Security and privacy threats are always major concerns for operations of e-government projects [1]. If an e-government system are not well secured, security attacks may harm the system and its users at any time, leading to different types of financial, psychological and personal damages. In [30], the authors reported common security threats to e-government systems, including Denial of Service (DoS), unauthorized network access, cross-site scripting (XSS), and penetration attacking. In [31], the authors emphasized that privacy and security must be protected to increase the user’s trust while using e-government services. Security measures in an e-government system can be implemented at physical, technical, or management levels [30]. From a software engineering perspective, we focused on the technical level, in which SAST plays an important role as both vulnerability detection software and security assessment tools [32].

3. Research Methodology

This section presents our case study and the overview of the research design. The detailed description of the experiments and qualitative validation of the selected SASTs is described in Section 4 and Section 5.

3.1. The longitudinal case study

Vietnam is a developing country with a significant investment on a country-wide digital transformation. During the last decade, several initiatives have been implemented at regional and national levels to increase the digital capacity of the government, provide e-services to some extent, develop IT infrastructure and integrate national information systems and database. Aligned with the national strategy, a government-funded project, entitled “Secured Open source-software Repository for E-Government” (SOREG) has been conducted. It is noted that the project is among several funded R&D projects towards the implementation of the whole e-government systems in a large-scale. The project was led by a domestic software company so-called MQ Solution.

We participated in the project with both passive and participant observation. The first author of the paper participated in the project as a researcher, and is responsible for the plan and conducting an experiment with SAST tools. The research design was conducted and the experiment was carried on without affecting the original project plan. The second, third, and fourth authors of the paper directly performed the experiment following a predetermined design and also participated in developing different software modules in the projects. The first part of SOREG with literature review and market research has been partly reported in our previous work [33].

3.2. Research design

Since the project involves both research and development activities, we will only focus on the research-relevant parts. Figure 1 describes the research process leading to the selection and evaluation of SAST tools in supporting vulnerability assessment in SOREG. In the scope of this work, we focus on the research activity; hence, the open-source repository development is not mentioned (represented as a grey box). We also exclude the research and development of Dynamic Application Security Testing (DAST) and the integration of DAST and SAST tools in this paper (the other two grey boxes in Figure 1).

This paper reports a part of the case study with two parts, an experiment that investigates SAST tools with a test suite and a qualitative evaluation of the proposed SAST solution. When the project had started, we conducted an ad hoc literature review to understand the research area of software security testing and particularly SAST and DAST tools. After that, as a feasibility analysis, we selected a set of SAST tools and conducted an experiment to evaluate the possibility of combining SAST tools. A development activity follows with the architectural design of the integrated SAST solution and prototype development. After that, we conducted a preliminary evaluation of the prototype with expert interviews.

........

**Exercise instructions:**
Transcribe the portion of the passage on security testing for e-government software starting at "3. Research Methodology" and ending at "and Section 5.".

........

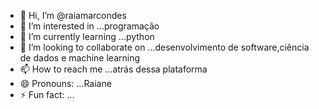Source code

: - 👋 Hi, I’m @raiamarcondes
- 👀 I’m interested in ...programação
- 🌱 I’m currently learning ...python
- 💞️ I’m looking to collaborate on ...desenvolvimento de software,ciência de dados e machine learning
- 📫 How to reach me ...atrás dessa plataforma 
- 😄 Pronouns: ...Raiane 
- ⚡ Fun fact: ...

<!---
raiamarcondes/raiamarcondes is a ✨ special ✨ repository because its `README.md` (this file) appears on your GitHub profile.
You can click the Preview link to take a look at your changes.
--->
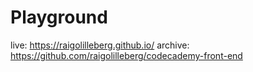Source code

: # Playground
live: https://raigolilleberg.github.io/
archive: https://github.com/raigolilleberg/codecademy-front-end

........

**Task response:**
3. Research Methodology

This section presents our case study and the overview of the research design. The detailed description of the experiments and qualitative validation of the selected SASTs is described in Section 4 and Section 5.